Better Together: How Nonpharmacological Interventions Can Complement Medications for Bipolar Depression

October 03, 2013

LAS VEGAS—Nonpharmacological treatments for bipolar depression are practical and effective interventions that can work in concert with medications to improve patient outcomes, said Saundra Jain, MA, PsyD, LPC, at the 26th Annual U.S. Psychiatric and Mental Health Congress. Dr. Jain examined the evidence for a number of different psychosocial treatments, mindfulness-based cognitive therapy, and exercise for patients with bipolar depression.

“We’re all familiar with the clinical challenges of bipolar depression. Nonpharmacological strategies offer us as clinicians additional treatment options when taking care of this tough patient population,” said Dr. Jain.

Evidence for Psychosocial Treatments

Cognitive-behavioral therapy (CBT), one of the key types of psychosocial treatments, is modeled on the relationship between thoughts, emotions, and behaviors—correcting inaccurate and distorted thoughts may lead to more productive feelings and behaviors.

Recently, research has identified an objective, prospective biomarker that predicts which patients will respond to medication and CBT, and a clinical study by Lam et al. shows that cognitive therapy can help to prevent relapses in bipolar disorder [1]. Over a 30-month period, patients randomized to cognitive therapy had significantly better outcomes in terms of relapses compared with patients receiving standard treatment.

Involving patients’ families in treatment also has positive effects on relapses and overall outcomes. A study by Miklowitz et al. suggests that Family-Focused Therapy (FFT) is linked with more time before relapse, better medication adherence, and greater improvement in depressive symptoms [2].

“Involving a patient’s family in treatment usually proves quite beneficial. It isn’t always smooth sailing, but it’s typically worth the effort. That’s what I really like about FFT—the need to involve and educate family members and have them become active members in the treatment process,” said Dr. Jain.

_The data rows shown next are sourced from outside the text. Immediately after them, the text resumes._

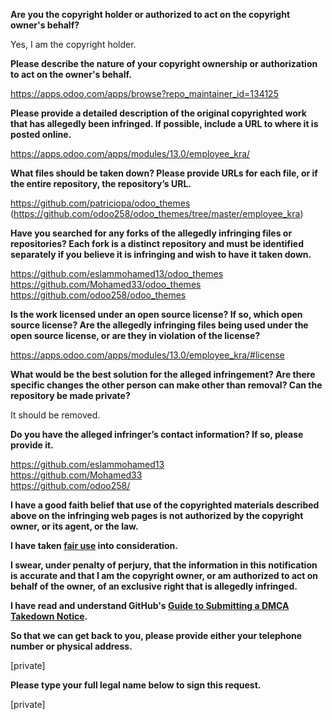 **Are you the copyright holder or authorized to act on the copyright owner's behalf?**

Yes, I am the copyright holder.

**Please describe the nature of your copyright ownership or authorization to act on the owner's behalf.**

https://apps.odoo.com/apps/browse?repo_maintainer_id=134125

**Please provide a detailed description of the original copyrighted work that has allegedly been infringed. If possible, include a URL to where it is posted online.**

https://apps.odoo.com/apps/modules/13.0/employee_kra/

**What files should be taken down? Please provide URLs for each file, or if the entire repository, the repository’s URL.**

https://github.com/patriciopa/odoo_themes (https://github.com/odoo258/odoo_themes/tree/master/employee_kra)

**Have you searched for any forks of the allegedly infringing files or repositories? Each fork is a distinct repository and must be identified separately if you believe it is infringing and wish to have it taken down.**

https://github.com/eslammohamed13/odoo_themes  
https://github.com/Mohamed33/odoo_themes  
https://github.com/odoo258/odoo_themes  

**Is the work licensed under an open source license? If so, which open source license? Are the allegedly infringing files being used under the open source license, or are they in violation of the license?**

https://apps.odoo.com/apps/modules/13.0/employee_kra/#license

**What would be the best solution for the alleged infringement? Are there specific changes the other person can make other than removal? Can the repository be made private?**

It should be removed.

**Do you have the alleged infringer’s contact information? If so, please provide it.**

https://github.com/eslammohamed13  
https://github.com/Mohamed33  
https://github.com/odoo258/

**I have a good faith belief that use of the copyrighted materials described above on the infringing web pages is not authorized by the copyright owner, or its agent, or the law.**

**I have taken <a href="https://www.lumendatabase.org/topics/22">fair use</a> into consideration.**

**I swear, under penalty of perjury, that the information in this notification is accurate and that I am the copyright owner, or am authorized to act on behalf of the owner, of an exclusive right that is allegedly infringed.**

**I have read and understand GitHub's <a href="https://docs.github.com/articles/guide-to-submitting-a-dmca-takedown-notice/">Guide to Submitting a DMCA Takedown Notice</a>.**

**So that we can get back to you, please provide either your telephone number or physical address.**

[private]

**Please type your full legal name below to sign this request.**

[private]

FFT is characterized by psychoeduation to help the patient and family better understand the disorder, improve communication skills through communication enhancement training, and problem-solving training to effectively resolve conflicts.

Patients may benefit from Interpersonal and Social Rhythm Therapy (ISRT) as well. This therapy aims to regulate social routines and stabilize interpersonal relationships to improve depression and prevent relapse. For more information, Dr. Jain recommends Treating Bipolar Disorder: A Clinician’s Guide to Interpersonal and Social Rhythm Therapy by Ellen Frank.

Combining Mindfulness With CBT

In addition to these psychosocial treatments, patients with bipolar depression may benefit from Mindfulness-Based Cognitive Therapy (MBCT), which includes elements of CBT and mindfulness meditation. Mindfulness involves paying attention in a particular, nonjudgmental way in the present moment, and research suggests MBCT is associated with lower scores on the Montgomery-Åsberg Depression Rating Scale (MADRS) [3].

“MCBT is a regular part of my private practice,” said Dr. Jain. She added, “I don’t offer the eight-week group sessions due to space limitations; however, I do routinely use many of the meditations and the patient book with many of my patients. Overall, patients are open to beginning a meditative practice and report positive results from their practice.”

Some clinicians also may consider prescribing exercise in light of a recent study that found decreased exercise can be a trigger for bipolar depression.[4] However, although exercise has been shown to regulate mood symptoms and potentially calm hypomania, some patients may tend to overexercise when in a manic state or have elevated mood activation. With bipolar mania there is good evidence that exercise may destabilize patients even further.

“In bipolar depression, at the moment, we just don’t have enough data to make recommendations either way,” said Dr. Jain.

“These psychosocial interventions, meditation, and exercise work in conjunction with pharmacological interventions to help us Tame the Beast of bipolar depression. We need to have access to as many interventions as possible in order to give our patients the best chance at achieving better outcomes,” said Dr. Jain.

—Lauren LeBano


1. Lam DH, et al. Relapse prevention in patients with bipolar disorder: cognitive therapy outcome after 2 years. . Am J Psychiatry. 2005;162(2):324-329.

2. Miklowitz DJ, et al. A randomized study of family-focused psychoeducation and pharmacotherapy in the outpatient management of bipolar disorder. Arch Gen Psychiatry . 2003;60(9):904-912.

3. Perich T et al. The association between meditation practice and treatment outcome in Mindfulness-based Cognitive Therapy for bipolar disorder. Behav Res Ther . 2013;51(7):338-343.

4. Proudfoot J et al. Triggers of mania and depression in young adults with bipolar disorder. J Affect Disord. 2012;143:196-202.